§ Using the information
1) Extract everything from "Portrait of Queen" down to "not tomorrow either?" in the essay about autoimmune flare-ups.
2) List the places named as stops on the speaking tour described in the essay about autoimmune flare-ups.

§ Study text
----------------

By early October, the stress of mounting deadlines pushed off by 6 weeks of low/no vision and the stress of the world as it was changing pushed my autoimmune issues into overdrive. I left on a speaking tour that would take me from a residency in Banff to two conferences in Montreal and a lecture in Vancouver. I got a couple of infections that were hard to kick, and, rather than walking on stage in Vancouver with my shoulders back and head high, I limped onstage, dripping with sweat from a high fever caused by a kidney infection. Not so crip magical. Or maybe it was... but painful magic.

Throughout this year I realized that my body had created ways for me to slow down, to pause in the middle of a storm, to be humbled, to be human in moments of unreal chaos. Because of my autoimmune flare ups, I had time to lie in the grass, imagining the sky. I had to anchor myself in gravity, even as the rollercoaster raged on around me. Because of these flare ups, I had to reach out to people, to be offered and to accept help.

Portrait of Queen Tite Opaleke, Activist Portrait Series, Graphite on Paper, 12 ft x 6 ft, 2016. (Syrus Marcus Ware)

I became more free, and even began to imagine myself as something other than just my work and my production capacity. As artists, we are expected to produce tremendously and to be endlessly social while meeting deadline after deadline. Our value is measured by what we make. But what happens when we cant make? When we can't see our way into the gallery? When we cant be social or can't create, not today and not tomorrow either?  

In 2016,  I found this out. I became quiet, and I listened more to the Earth while I lay on it. To my surprise, the sounds of life on this planet had a lot to say. I fell back into a memory of a way of being and living that was much more connected to the earth and a more measured pace of life. I listened to the guidance of Corleigh Powderface, the Elder I was privileged to be working with in Banff. I went outside, and I spent time with the trees. I reconnected to Earth.

----------------

§ Supplied information
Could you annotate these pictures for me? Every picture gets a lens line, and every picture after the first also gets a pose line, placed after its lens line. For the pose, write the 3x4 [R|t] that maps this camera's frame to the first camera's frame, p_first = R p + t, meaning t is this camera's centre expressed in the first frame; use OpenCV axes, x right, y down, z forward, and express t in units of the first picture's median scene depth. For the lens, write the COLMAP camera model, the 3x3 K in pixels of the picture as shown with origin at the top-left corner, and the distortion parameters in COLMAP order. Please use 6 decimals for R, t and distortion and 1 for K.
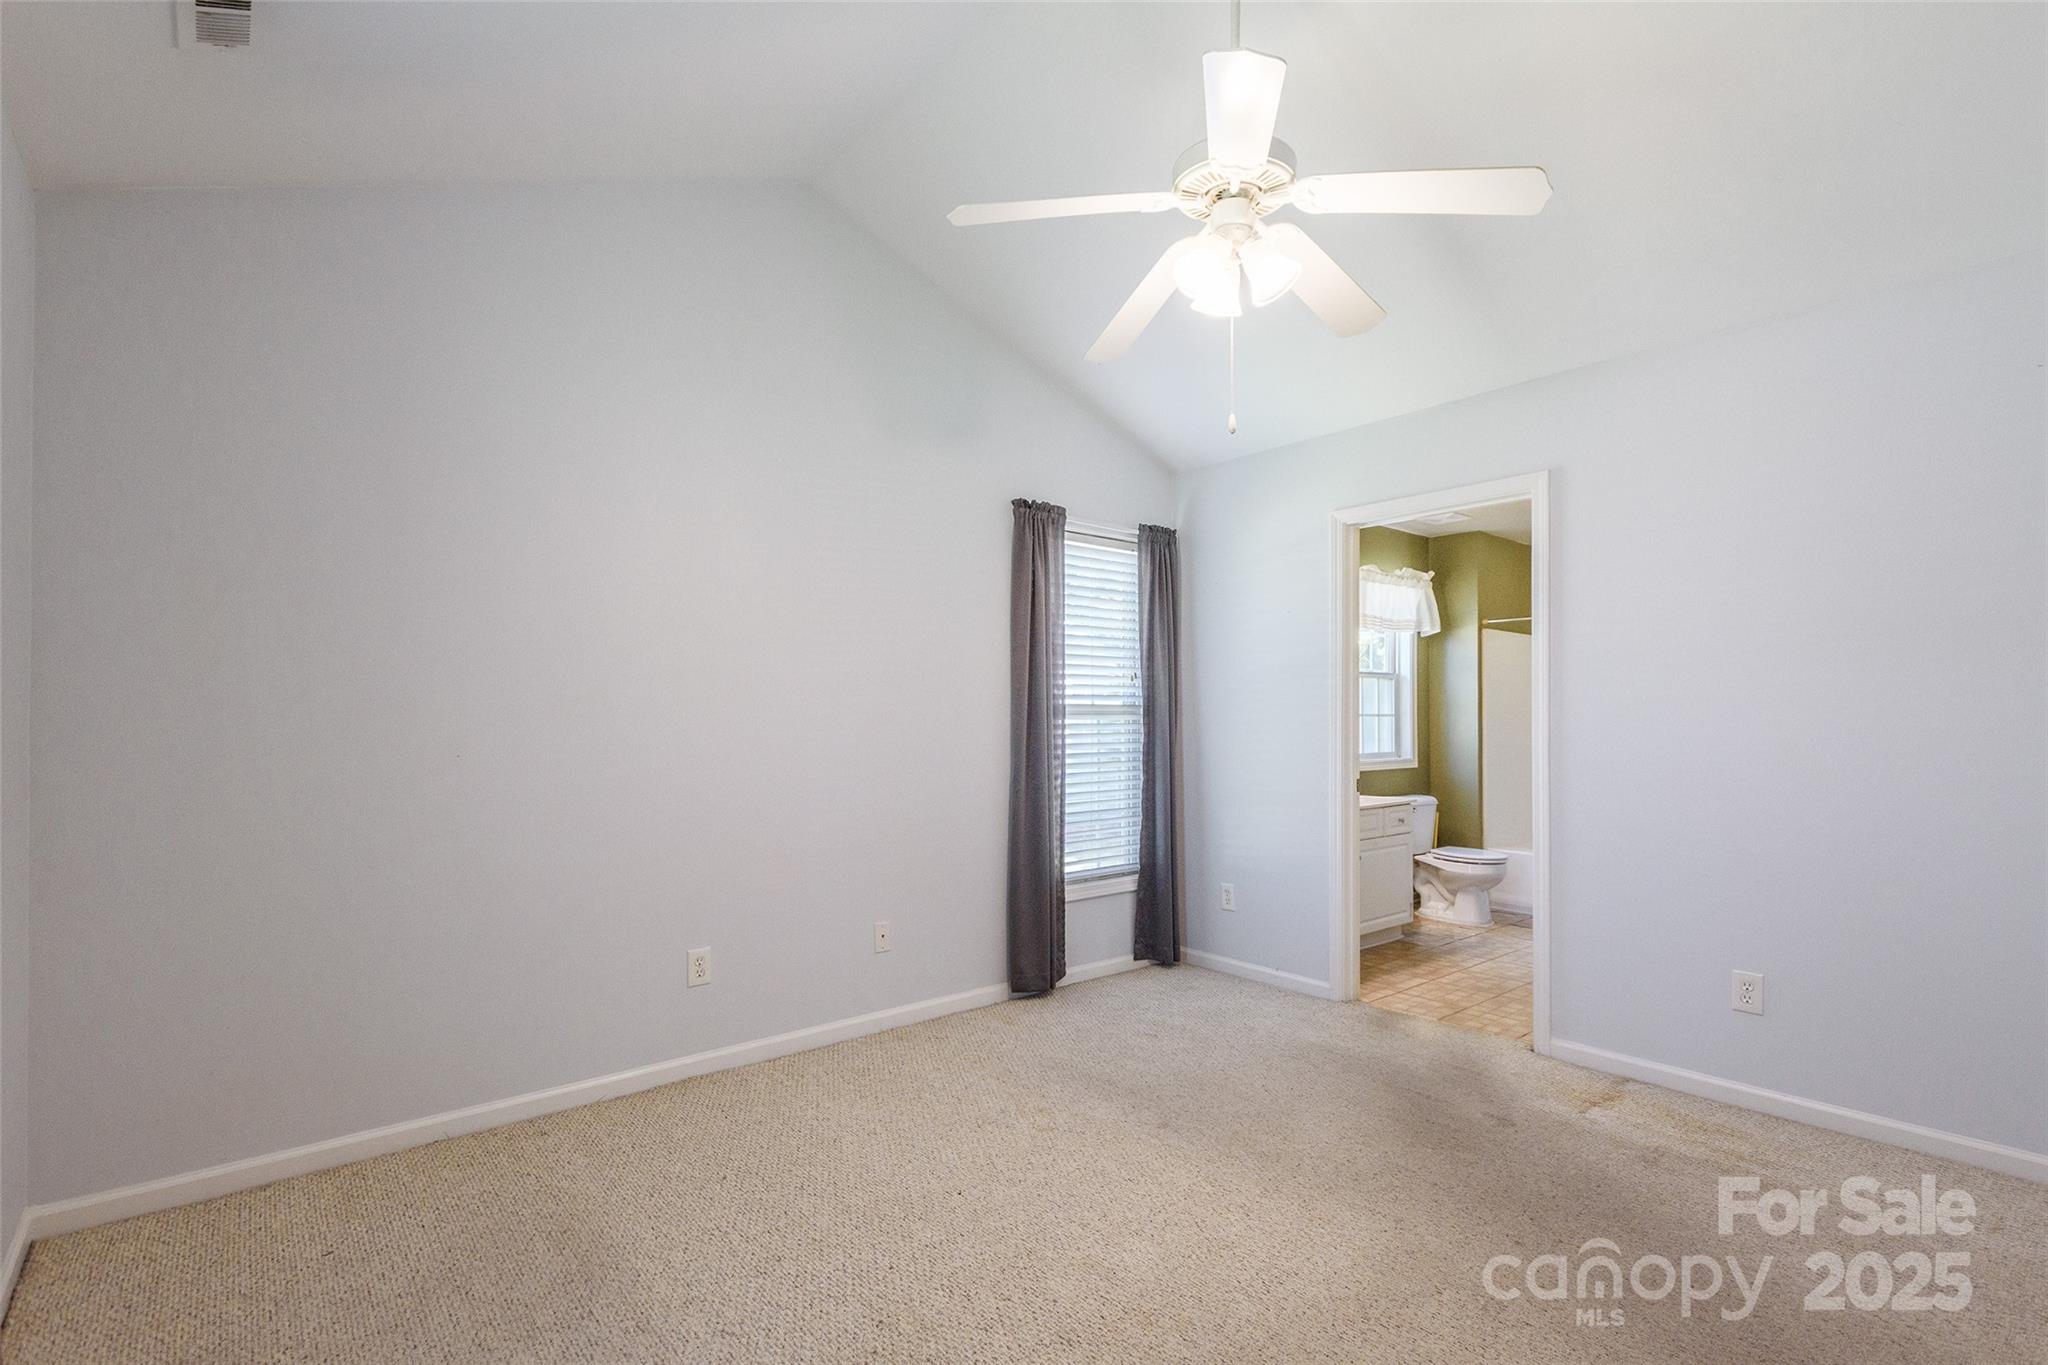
lens RADIAL K [[953.5, 0, 1027.7], [0, 953.5, 700.5], [0, 0, 1]] dist [0.012554, -0.007421]
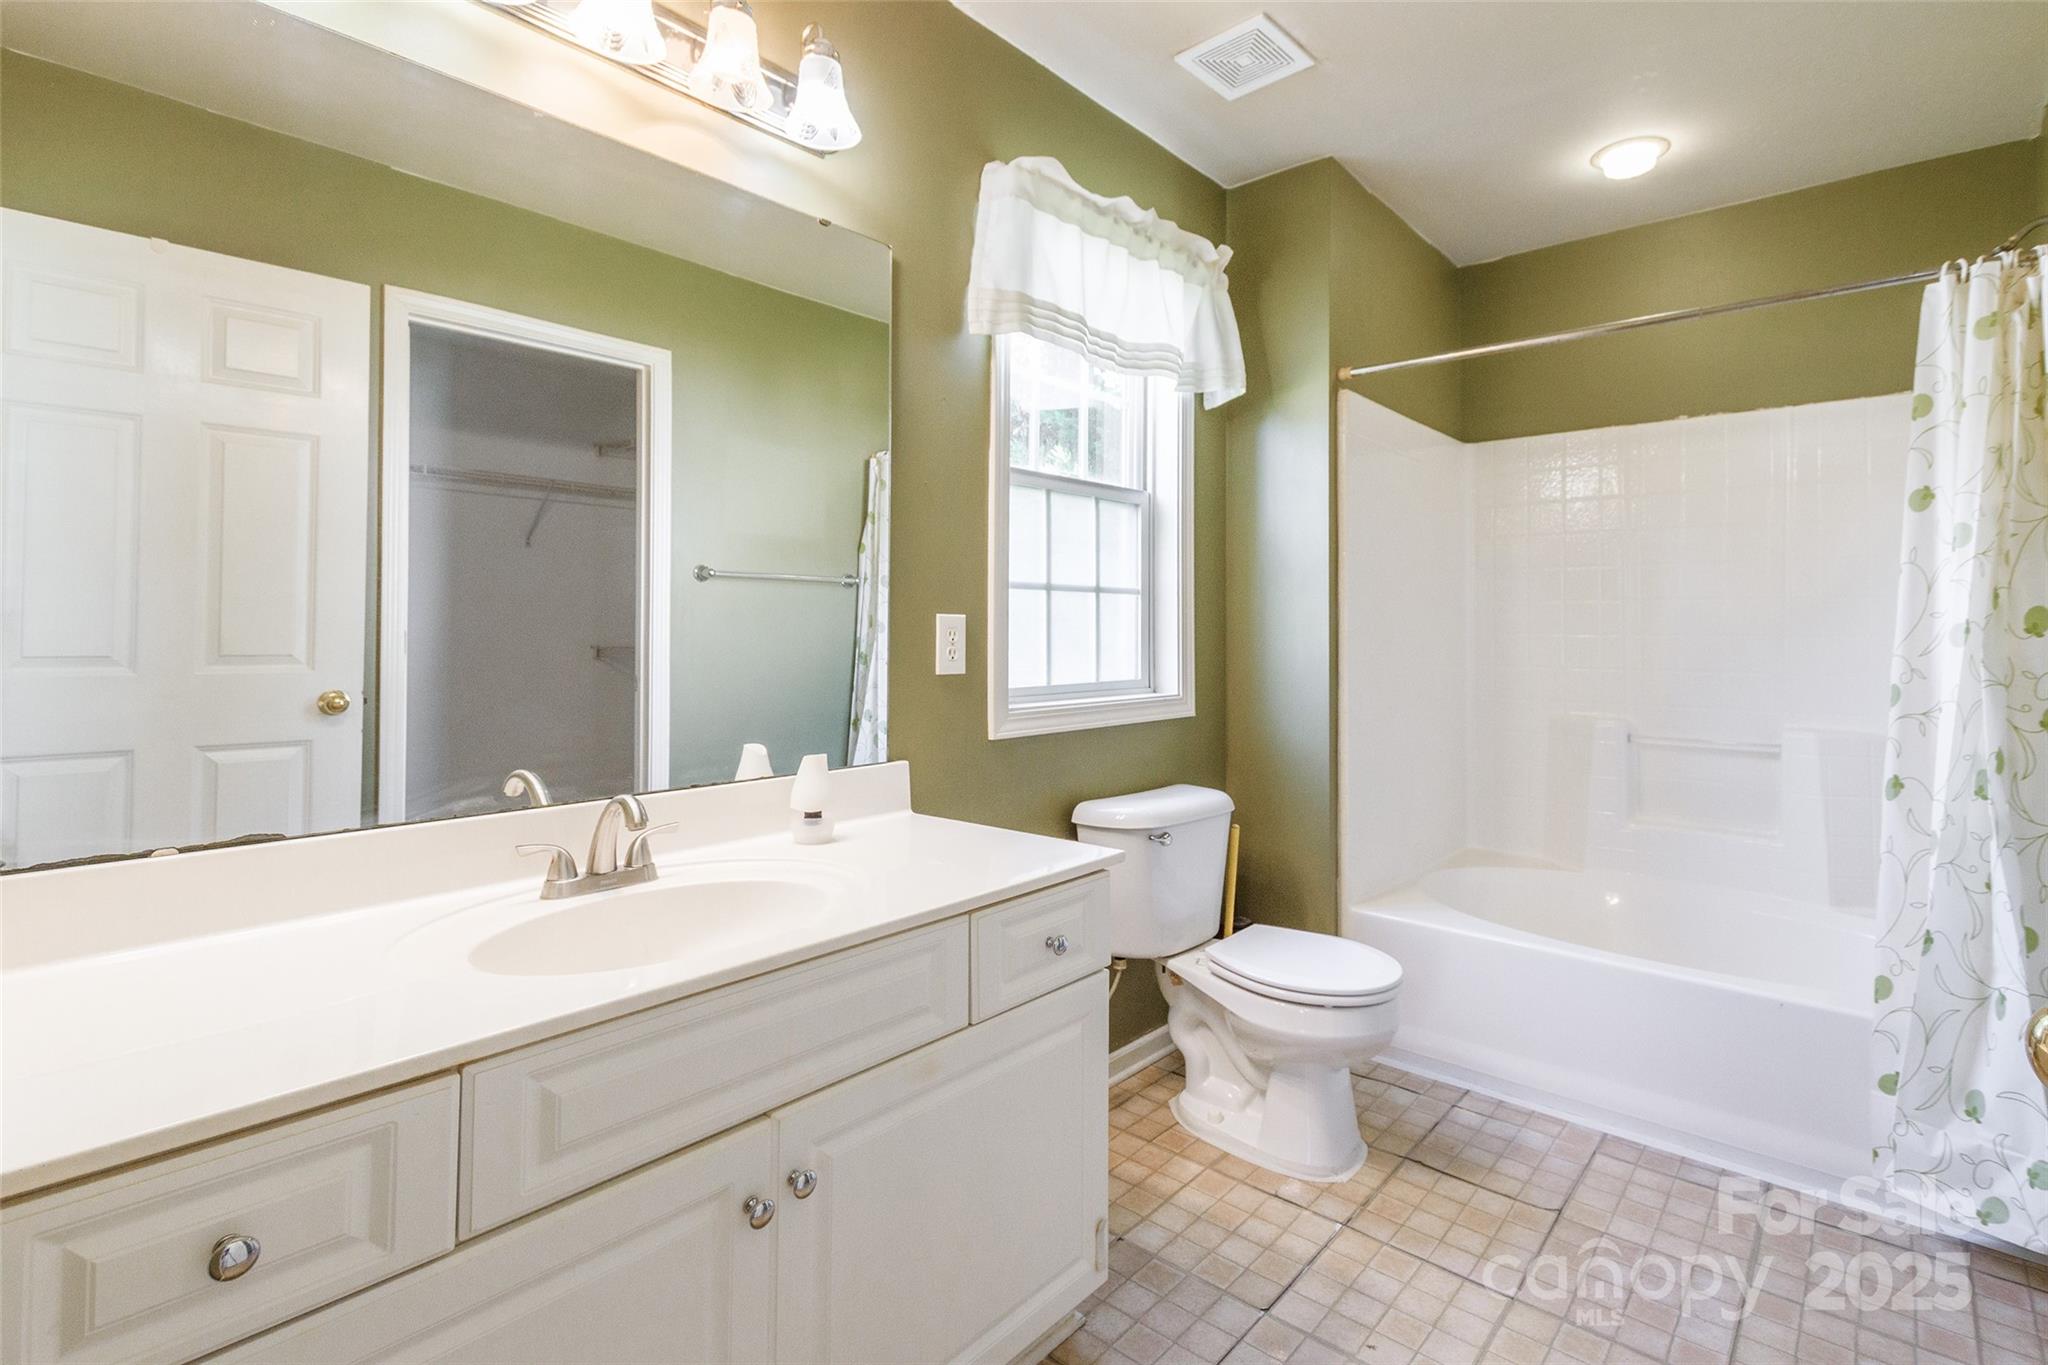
lens RADIAL K [[953.5, 0, 1058.9], [0, 953.5, 606.3], [0, 0, 1]] dist [0.012554, -0.007421]
pose [[0.987749, 0.009410, 0.155769, 0.290979], [-0.007387, 0.999881, -0.013563, 0.028143], [-0.155878, 0.012246, 0.987700, 0.609223]]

----------------

§ Activity answers
1)
Portrait of Queen Tite Opaleke, Activist Portrait Series, Graphite on Paper, 12 ft x 6 ft, 2016. (Syrus Marcus Ware)

I became more free, and even began to imagine myself as something other than just my work and my production capacity. As artists, we are expected to produce tremendously and to be endlessly social while meeting deadline after deadline. Our value is measured by what we make. But what happens when we cant make? When we can't see our way into the gallery? When we cant be social or can't create, not today and not tomorrow either?

2) Banff, Montreal, Vancouver